Asimovs. September 2010.

Nancy Fulda. Backlash.

A ‘taut thriller’ mashing up time travel and terrorism.

A retired special ops guy suffering flashbacks to his time in South Africa fighting terrorists finds himself suddenly in a whole new world of pain as the future catches up with him. A young waitress in a restaurant rescues him from attack, and it turns out …. spoiler ahead … that she has in effect been taken over by her future self, his future wife. Things haven’t worked out as they should, as his future self has failed to imprint on his current mind; worse still, he finds out his daughter is sleeping with the enemy. There’s an enemy within, who, if left unstopped, will lead to a terrible regime in the US, and of course, they must be stopped. But how to do it without harming the daughter? It’s a page-turner of a science thriller, admittedly with a few cardboardy characters.

Eugene Mirabelli. The Palace in the Clouds.

Following a ‘taut thriller’, a story much more in keeping with the best that Asimovs can offer. Mirabelli posits a Venice of the skies, punctuation his narrative with the backhistory that explains how after centuries of persecution, the Venetians, inspired by the Montgolfiers, headed to the skies, in vast dirigibles that hid amongst the clouds.

A young boy relates his experiences of visiting such a city in the company of his uncle. It’s a story lovingly crafted, with a lot of care clearly taken in writing in, and deserving of care and attention when reading it.

Benjamin Crowell. Wheat Rust.

An entertaining adventure on a generation starship, so far into the journey that the original inhabitants are the stuff of lore, communities and mini-nations have evolved, and yet, humain frailties and emotions remain. Rui Santos is the ‘hero’ of the story, generally more concerned with satisfying his libido, who finds his life interrupted by a pair of visitors from a more advanced part of the starship landing virtually in his lap whilst by the beach. There’s a threat to all on the ship – rather charmingly, it’s a rust disease afflicting the wheat – and he is persuaded, by a fly containing a partial-AI of one of the visitors, to undergo a dangerous journey to another part of the ship, via the outside.

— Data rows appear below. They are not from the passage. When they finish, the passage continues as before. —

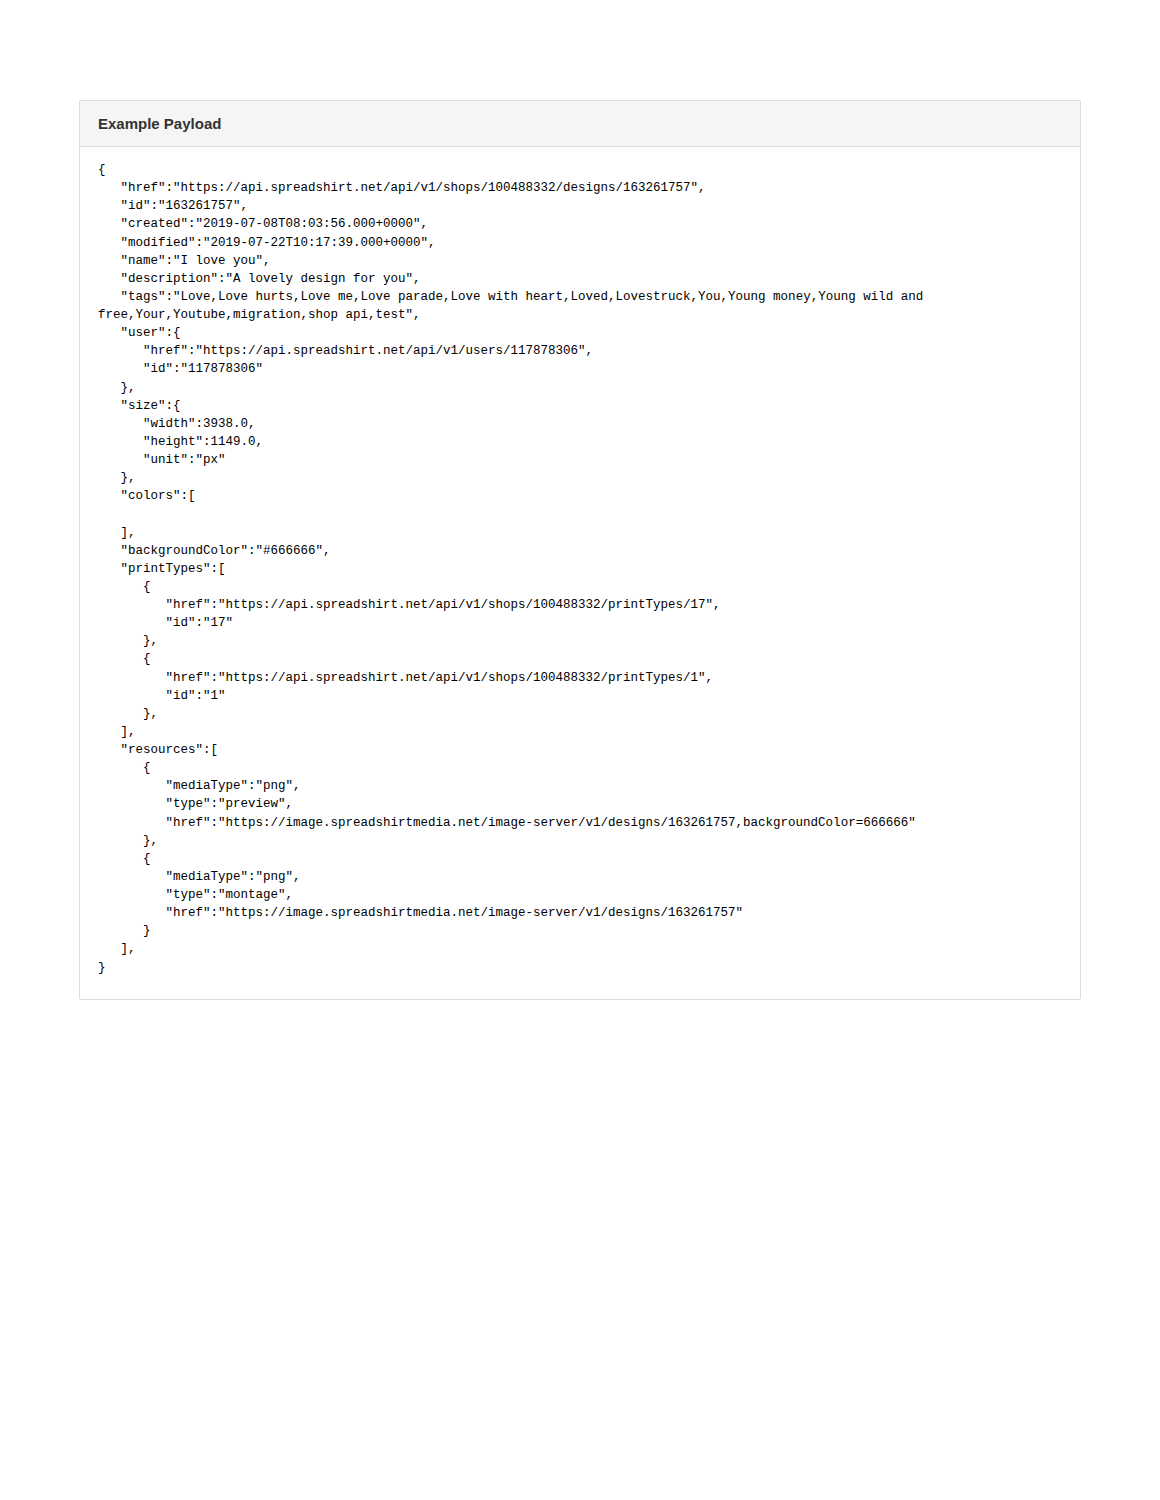Example Payload
{
   "href":"https://api.spreadshirt.net/api/v1/shops/100488332/designs/163261757",
   "id":"163261757",
   "created":"2019-07-08T08:03:56.000+0000",
   "modified":"2019-07-22T10:17:39.000+0000",
   "name":"I love you",
   "description":"A lovely design for you",
   "tags":"Love,Love hurts,Love me,Love parade,Love with heart,Loved,Lovestruck,You,Young money,Young wild and free,Your,Youtube,migration,shop api,test",
   "user":{
      "href":"https://api.spreadshirt.net/api/v1/users/117878306",
      "id":"117878306"
   },
   "size":{
      "width":3938.0,
      "height":1149.0,
      "unit":"px"
   },
   "colors":[

   ],
   "backgroundColor":"#666666",
   "printTypes":[
      {
         "href":"https://api.spreadshirt.net/api/v1/shops/100488332/printTypes/17",
         "id":"17"
      },
      {
         "href":"https://api.spreadshirt.net/api/v1/shops/100488332/printTypes/1",
         "id":"1"
      },
   ],
   "resources":[
      {
         "mediaType":"png",
         "type":"preview",
         "href":"https://image.spreadshirtmedia.net/image-server/v1/designs/163261757,backgroundColor=666666"
      },
      {
         "mediaType":"png",
         "type":"montage",
         "href":"https://image.spreadshirtmedia.net/image-server/v1/designs/163261757"
      }
   ],
}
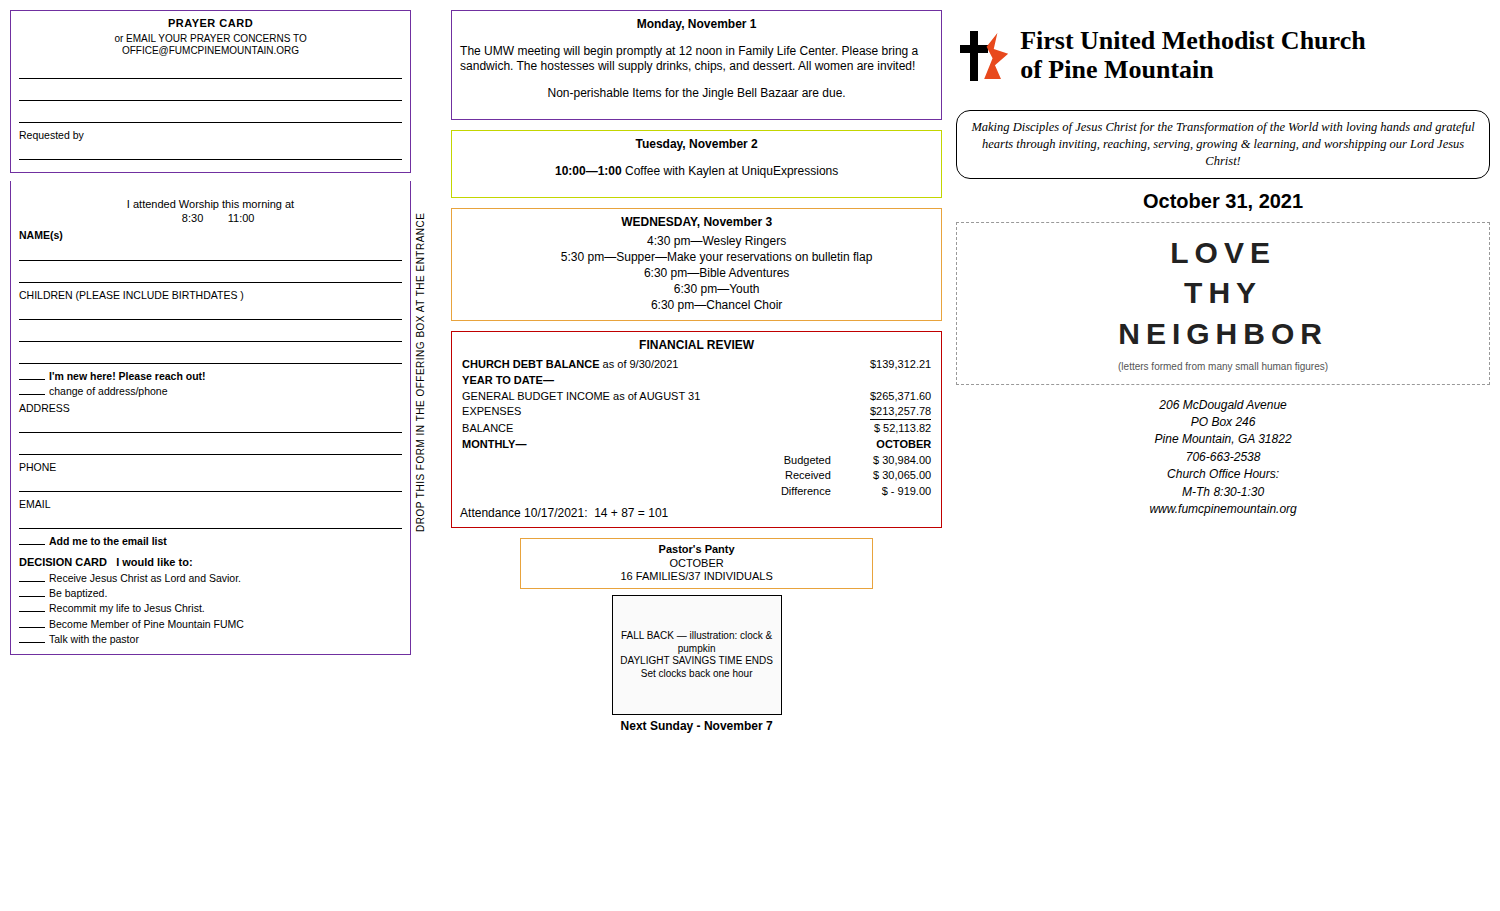PRAYER CARD
or EMAIL YOUR PRAYER CONCERNS TO
OFFICE@FUMCPINEMOUNTAIN.ORG
Requested by
I attended Worship this morning at
8:30 11:00
NAME(s)
CHILDREN (PLEASE INCLUDE BIRTHDATES )
I'm new here! Please reach out!
change of address/phone
ADDRESS
PHONE
EMAIL
Add me to the email list
DECISION CARD I would like to:
Receive Jesus Christ as Lord and Savior.
Be baptized.
Recommit my life to Jesus Christ.
Become Member of Pine Mountain FUMC
Talk with the pastor
DROP THIS FORM IN THE OFFERING BOX AT THE ENTRANCE
Monday, November 1
The UMW meeting will begin promptly at 12 noon in Family Life Center. Please bring a sandwich. The hostesses will supply drinks, chips, and dessert. All women are invited!
Non-perishable Items for the Jingle Bell Bazaar are due.
Tuesday, November 2
10:00—1:00 Coffee with Kaylen at UniquExpressions
WEDNESDAY, November 3
4:30 pm—Wesley Ringers
5:30 pm—Supper—Make your reservations on bulletin flap
6:30 pm—Bible Adventures
6:30 pm—Youth
6:30 pm—Chancel Choir
FINANCIAL REVIEW
| CHURCH DEBT BALANCE as of 9/30/2021 | $139,312.21 |
| YEAR TO DATE— |
| GENERAL BUDGET INCOME as of AUGUST 31 | $265,371.60 |
| EXPENSES | $213,257.78 |
| BALANCE | $ 52,113.82 |
| MONTHLY— | OCTOBER |
| Budgeted | $ 30,984.00 |
| Received | $ 30,065.00 |
| Difference | $ - 919.00 |
Attendance 10/17/2021: 14 + 87 = 101
Pastor's Panty
OCTOBER
16 FAMILIES/37 INDIVIDUALS
FALL BACK — illustration: clock & pumpkin
DAYLIGHT SAVINGS TIME ENDS
Set clocks back one hour
Next Sunday - November 7
First United Methodist Church
of Pine Mountain
Making Disciples of Jesus Christ for the Transformation of the World with loving hands and grateful hearts through inviting, reaching, serving, growing & learning, and worshipping our Lord Jesus Christ!
October 31, 2021
LOVE
THY
NEIGHBOR (letters formed from many small human figures)
206 McDougald Avenue
PO Box 246
Pine Mountain, GA 31822
706-663-2538
Church Office Hours:
M-Th 8:30-1:30
www.fumcpinemountain.org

The only issue being the way the story is suddenly brought to a conclusion – I was expecting a few more pages and was rather disappointed!

Mary Robinette Kowal. For Want of a Nail.

On a generation starship, hard choices have to be made. The AI belonging to one of the ship’s families, who rely on it for not only daily issues, but recording their long history, is damaged. In trying to fix the hardware fault, the current family member who is the AI ‘wrangler’ finds that her predecessor in the role has in fact hacked the AI. The reason : to protect himself from the dementia he realises that he is developing, before anyone else spots it. Why? Because on the ship there isn’t the option to keep crewmembers who aren’t contributing to the mission.

There’s a clever playoff between the AI who has lost its long term memory, and the now severely demented elder. The latter has no choice as to his future, but the AI has to make a choice as to its future.

Geoffrey A. Landis. The Sultan of the Clouds.

An intriguing political background, and an imaginative setting amongst the clouds of Venus, to which the story doesn’t quite live up.

Humanity had spread outwards across the Solar System, thanks to private rather than governmental initiative, and as a result wealth beyond imagination rests in the hands of the small group of commercial enterprises who know effectively own the transport and the infrastructure on which travel relies.

There’s a feel of the Golden Age about it, a touch of the Brave New Worlds/Metropolis, and the occasional bit of anachronistic language (‘darn’ is the oath of choice), and a tad of teenage wish fulfilment – a teenager is the titular Sultant of the Clouds, and he has not only massive wealth but the opportunity to have a bride – an older woman wise in the ways of the marital bed.

At heart there’s a scientific conundrum to be de-conundrumised, wrapped around some derring-do, with the help of ‘Pirates’ who oppose the current regime. David Tinkerman has to solve the conundrum, whilst protecting the beautiful female scientist who is aloof throughout (and who remains an enigma). So, a bit on the retro side, but the story skips along nicely enough, although it is not the best cloud-based story in the issue.

Conclusion.
Mirabelli the pick of a bunch in an issue which doesn’t quite hit the heights.